Autor: Maryclen Stelling

04:11 pm
15
Jun
2015

El barraganato entre medios y política nos trae a la memoria una frase que leímos hace algún tiempo, “nada políticamente importante existe si no es a través de los medios de comunicación”.

Es indudable que los medios han transformado el ejercicio de la política, modificado las claves para la construcción del discurso público y, por ende, trastocado la manera en que políticos y políticas se dirigen a la ciudadanía. Es tal la influencia y la relación de dependencia, que se ha creado el término “democracia mediática”. Cuando de la televisión se trata, algunos estudiosos plantean un nuevo estilo de democracia denominada “de las audiencias”, producto del imperio de la sociedad de la imagen que ha penetrado la política. En ese caso, “el líder electrónico no tiene pueblo, tiene público, tiene espectadores”. G. Sartori ha acuñado el término “videopolítica” y denunciado la “desconceptualización” del discurso político, la manipulación de la cultura democrática y la transformación de la política en show business. Quizá ello explique algunas candidaturas surgidas en los últimos comicios, producto del salto desde la industria del espectáculo hacia la política y viceversa.

Esa perversa solución de continuidad entre política y medios indudablemente ha contaminado el discurso político. Tal suerte de claudicación supone el sacrificio de la argumentación en el debate ante la forma en que se presentan las ideas.

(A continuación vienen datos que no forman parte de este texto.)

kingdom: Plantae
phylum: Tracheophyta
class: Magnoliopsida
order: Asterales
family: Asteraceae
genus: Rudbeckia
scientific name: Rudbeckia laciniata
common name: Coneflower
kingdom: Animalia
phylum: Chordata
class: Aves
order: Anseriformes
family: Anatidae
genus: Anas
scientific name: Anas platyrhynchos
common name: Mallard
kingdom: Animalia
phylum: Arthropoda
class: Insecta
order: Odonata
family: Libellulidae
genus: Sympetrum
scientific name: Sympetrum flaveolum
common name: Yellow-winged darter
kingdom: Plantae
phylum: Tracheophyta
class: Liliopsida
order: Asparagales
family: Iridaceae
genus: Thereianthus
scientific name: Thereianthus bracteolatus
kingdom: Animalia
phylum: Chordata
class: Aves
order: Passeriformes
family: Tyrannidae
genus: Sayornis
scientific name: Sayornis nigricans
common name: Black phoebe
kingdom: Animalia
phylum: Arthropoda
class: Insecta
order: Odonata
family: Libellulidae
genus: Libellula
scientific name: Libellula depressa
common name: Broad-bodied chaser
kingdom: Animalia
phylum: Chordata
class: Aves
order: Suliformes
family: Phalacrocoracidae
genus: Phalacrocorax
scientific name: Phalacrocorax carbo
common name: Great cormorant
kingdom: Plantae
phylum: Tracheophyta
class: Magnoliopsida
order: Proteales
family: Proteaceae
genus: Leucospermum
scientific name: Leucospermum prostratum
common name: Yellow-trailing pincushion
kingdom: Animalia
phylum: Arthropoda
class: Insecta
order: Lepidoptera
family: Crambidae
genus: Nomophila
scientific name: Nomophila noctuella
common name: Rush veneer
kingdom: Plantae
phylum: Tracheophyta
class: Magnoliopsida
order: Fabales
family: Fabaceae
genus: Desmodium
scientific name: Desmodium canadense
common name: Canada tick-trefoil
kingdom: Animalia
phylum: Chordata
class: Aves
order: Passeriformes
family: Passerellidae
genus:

De allí que prive la inmediatez, la superficialidad, lo simple y lo novedoso, o sea el criollo “tubazo”. En la procura de credibilidad y emotividad “mediática”, se recurre al reduccionismo, a lo anecdótico y a la supuesta eficacia de los ejemplos. Destacan la espectacularidad de los conflictos que conviven con la simplificación de los problemas, de la crisis y hasta de los actores, elementalmente divididos entre buenos y malos. La discusión en torno a cualquier problema se reduce a posiciones enfrentadas que, en el caso venezolano, se limitan dos, Gobierno y oposición. En consecuencia, los temas a tratar se reducen a dos puntos de vista y se tiende a marginar, silenciar o estigmatizar aquellas perspectivas que escapan a la polarización política y argumental.

Los medios usurpan funciones políticas y la política claudica ante el imperio de los medios.